Licensed for Life? Nearing 90, Doctor Finally Strikes Out (for Now)
The Medical Board of California must be reading one of those parenting books. The board has developed a seemingly unlimited amount of patience with the disobedience of some of its licensees.
Case in point: Dr. Lawrence Hansen.
As I noted before, Hansen graduated from medical school in 1959. While in his 80s and still practicing complicated surgical procedures, Hansen performed surgery on Maria Garcia, 39. During the surgery, her vaginal wall was punctured, according to the Orange County coroner. The puncture was apparently not noticed, and while still under anesthesia from Hansen’s procedure, Garcia underwent liposuction by one of Hansen’s colleagues at an Anaheim Hills surgery center. She experienced respiratory distress and then bled to death.

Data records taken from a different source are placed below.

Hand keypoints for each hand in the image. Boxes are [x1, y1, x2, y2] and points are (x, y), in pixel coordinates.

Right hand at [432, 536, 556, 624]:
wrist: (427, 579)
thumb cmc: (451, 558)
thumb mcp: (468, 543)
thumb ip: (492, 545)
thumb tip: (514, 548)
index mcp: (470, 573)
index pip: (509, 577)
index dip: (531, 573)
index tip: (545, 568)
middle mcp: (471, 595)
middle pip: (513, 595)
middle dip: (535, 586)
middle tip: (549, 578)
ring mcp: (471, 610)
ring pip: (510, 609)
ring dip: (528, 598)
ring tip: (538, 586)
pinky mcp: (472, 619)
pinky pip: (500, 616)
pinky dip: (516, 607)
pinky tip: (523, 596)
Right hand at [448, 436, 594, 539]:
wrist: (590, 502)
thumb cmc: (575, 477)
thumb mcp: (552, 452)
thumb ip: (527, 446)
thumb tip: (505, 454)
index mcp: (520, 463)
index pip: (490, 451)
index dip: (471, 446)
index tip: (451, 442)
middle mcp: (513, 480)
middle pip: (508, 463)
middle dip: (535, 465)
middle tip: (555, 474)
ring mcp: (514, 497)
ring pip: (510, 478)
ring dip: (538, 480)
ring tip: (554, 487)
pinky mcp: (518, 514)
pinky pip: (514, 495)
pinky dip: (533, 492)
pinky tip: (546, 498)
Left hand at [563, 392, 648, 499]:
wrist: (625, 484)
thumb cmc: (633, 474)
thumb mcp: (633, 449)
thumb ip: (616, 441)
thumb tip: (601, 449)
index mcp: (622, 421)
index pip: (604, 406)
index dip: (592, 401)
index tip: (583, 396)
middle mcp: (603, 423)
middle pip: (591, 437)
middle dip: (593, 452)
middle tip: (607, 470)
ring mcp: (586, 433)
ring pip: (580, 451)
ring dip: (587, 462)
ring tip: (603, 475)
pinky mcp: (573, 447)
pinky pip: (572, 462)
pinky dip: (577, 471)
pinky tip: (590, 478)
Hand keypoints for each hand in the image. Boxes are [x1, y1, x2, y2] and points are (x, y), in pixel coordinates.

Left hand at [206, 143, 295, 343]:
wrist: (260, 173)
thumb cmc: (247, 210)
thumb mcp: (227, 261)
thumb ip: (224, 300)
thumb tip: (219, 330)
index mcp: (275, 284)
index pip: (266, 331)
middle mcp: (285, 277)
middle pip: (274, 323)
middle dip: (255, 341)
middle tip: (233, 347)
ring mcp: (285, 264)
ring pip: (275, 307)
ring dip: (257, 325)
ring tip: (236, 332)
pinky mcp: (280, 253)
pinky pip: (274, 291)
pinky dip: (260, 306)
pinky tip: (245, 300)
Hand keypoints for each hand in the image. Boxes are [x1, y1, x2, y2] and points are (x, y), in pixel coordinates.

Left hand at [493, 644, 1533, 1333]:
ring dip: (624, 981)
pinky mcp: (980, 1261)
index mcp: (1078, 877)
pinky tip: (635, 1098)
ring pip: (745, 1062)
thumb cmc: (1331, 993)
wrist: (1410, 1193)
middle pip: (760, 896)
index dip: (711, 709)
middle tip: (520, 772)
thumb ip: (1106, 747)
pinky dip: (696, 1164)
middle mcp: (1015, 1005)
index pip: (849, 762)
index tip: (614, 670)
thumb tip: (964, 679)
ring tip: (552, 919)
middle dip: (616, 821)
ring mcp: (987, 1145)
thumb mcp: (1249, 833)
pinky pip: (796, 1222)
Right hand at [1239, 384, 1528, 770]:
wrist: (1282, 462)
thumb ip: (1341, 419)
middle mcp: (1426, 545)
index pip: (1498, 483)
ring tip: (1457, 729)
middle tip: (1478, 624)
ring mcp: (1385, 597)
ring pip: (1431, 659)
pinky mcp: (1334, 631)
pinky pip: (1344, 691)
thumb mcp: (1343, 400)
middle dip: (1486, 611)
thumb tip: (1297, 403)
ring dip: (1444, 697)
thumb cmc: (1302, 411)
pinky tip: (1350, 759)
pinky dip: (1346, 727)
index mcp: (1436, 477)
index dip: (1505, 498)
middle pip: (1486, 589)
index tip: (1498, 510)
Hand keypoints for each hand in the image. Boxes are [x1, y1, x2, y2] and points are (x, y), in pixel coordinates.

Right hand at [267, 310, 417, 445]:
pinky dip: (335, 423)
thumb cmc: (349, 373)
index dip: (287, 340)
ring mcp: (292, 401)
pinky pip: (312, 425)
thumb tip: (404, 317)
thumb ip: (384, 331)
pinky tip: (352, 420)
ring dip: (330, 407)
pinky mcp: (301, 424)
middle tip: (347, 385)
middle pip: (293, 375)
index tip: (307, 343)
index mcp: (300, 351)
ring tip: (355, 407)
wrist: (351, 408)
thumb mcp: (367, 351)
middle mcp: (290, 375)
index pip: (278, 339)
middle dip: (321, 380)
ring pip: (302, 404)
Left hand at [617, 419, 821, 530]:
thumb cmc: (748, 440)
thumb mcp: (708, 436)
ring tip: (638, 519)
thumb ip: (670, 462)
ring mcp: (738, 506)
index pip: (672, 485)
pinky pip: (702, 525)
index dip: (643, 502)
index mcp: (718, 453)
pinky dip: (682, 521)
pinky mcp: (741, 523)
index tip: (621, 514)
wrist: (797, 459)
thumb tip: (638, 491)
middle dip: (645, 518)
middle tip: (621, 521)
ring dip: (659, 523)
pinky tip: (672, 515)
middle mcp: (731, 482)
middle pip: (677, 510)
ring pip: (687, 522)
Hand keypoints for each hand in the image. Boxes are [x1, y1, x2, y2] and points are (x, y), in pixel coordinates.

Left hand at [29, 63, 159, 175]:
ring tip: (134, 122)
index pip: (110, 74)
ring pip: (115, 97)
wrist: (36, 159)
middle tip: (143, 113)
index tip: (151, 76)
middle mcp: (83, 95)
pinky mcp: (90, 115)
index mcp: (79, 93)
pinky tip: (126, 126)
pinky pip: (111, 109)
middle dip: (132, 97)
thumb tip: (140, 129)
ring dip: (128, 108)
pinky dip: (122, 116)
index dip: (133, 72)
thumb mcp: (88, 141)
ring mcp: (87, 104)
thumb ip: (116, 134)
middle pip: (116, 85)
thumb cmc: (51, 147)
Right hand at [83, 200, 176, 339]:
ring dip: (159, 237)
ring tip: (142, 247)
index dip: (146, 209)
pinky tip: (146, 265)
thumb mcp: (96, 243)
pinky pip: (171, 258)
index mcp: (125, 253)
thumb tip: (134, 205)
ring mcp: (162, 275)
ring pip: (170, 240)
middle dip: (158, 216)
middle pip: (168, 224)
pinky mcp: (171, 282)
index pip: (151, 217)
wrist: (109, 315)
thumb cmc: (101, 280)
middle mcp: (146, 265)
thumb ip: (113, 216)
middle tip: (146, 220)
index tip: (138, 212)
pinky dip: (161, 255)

When attorneys for Garcia’s family and investigators for the Medical Board of California interviewed Hansen, he “was unable to recall the procedure he had performed,” the board wrote. The board took the facts of Garcia’s death under consideration and decided in February 2011 that Hansen should stop performing surgical procedures. He was placed on probation for three years and ordered to undergo a clinical assessment of his skills and to enroll in a training program within 60 days.
His previous work continued to catch up with him. In 2012, he and two other colleagues lost a malpractice lawsuit over a botched abortion that resulted in a $6.2 million judgment.
Unable to make money doing surgeries, Hansen went to work for an unauthorized medical marijuana dispenser, Kush Doctor in Venice, California. A video on the company’s website claims, “More marijuana = less cancer.” It also features an elderly doctor chatting with a series of young women in his office and asking, “Where do we do the pelvic exam?”
After some undercover visits to Kush Doctor, the Medical Board shut down the clinic in April 2011 and charged Hansen in March 2012 with dishonest or corrupt acts, aiding or abetting the unlicensed practice of medicine and unprofessional conduct.
But what about that clinical training program, which Hansen should have started by April 2011? The medical board told Hansen in February 2011 that if he didn’t complete that program, he would lose his license.
I know this gets kind of confusing. You might wonder how the medical board could put a doctor on probation for one set of problems and then charge him for another set of problems without checking to see if he had been complying with the terms of his probation. But that is apparently what happened.
It wasn’t 60 days later that the board checked to see if Hansen had done what the board had ordered. It wasn’t six months later. It was nearly two years to the day after the board first put Hansen on probation that it finally issued a “cease practice order.” Hansen’s license is now suspended.
Don’t reset your clocks yet, medical board watchers. Hansen still has the right to practice medicine again some day. All he has to do is go back and take that clinical training program. The last line of the cease practice order issued in February 2013 says, “Respondent shall not resume the practice of medicine until Respondent successfully completes the clinical training program, as evidenced by written notice to Respondent from the Board or its designee.”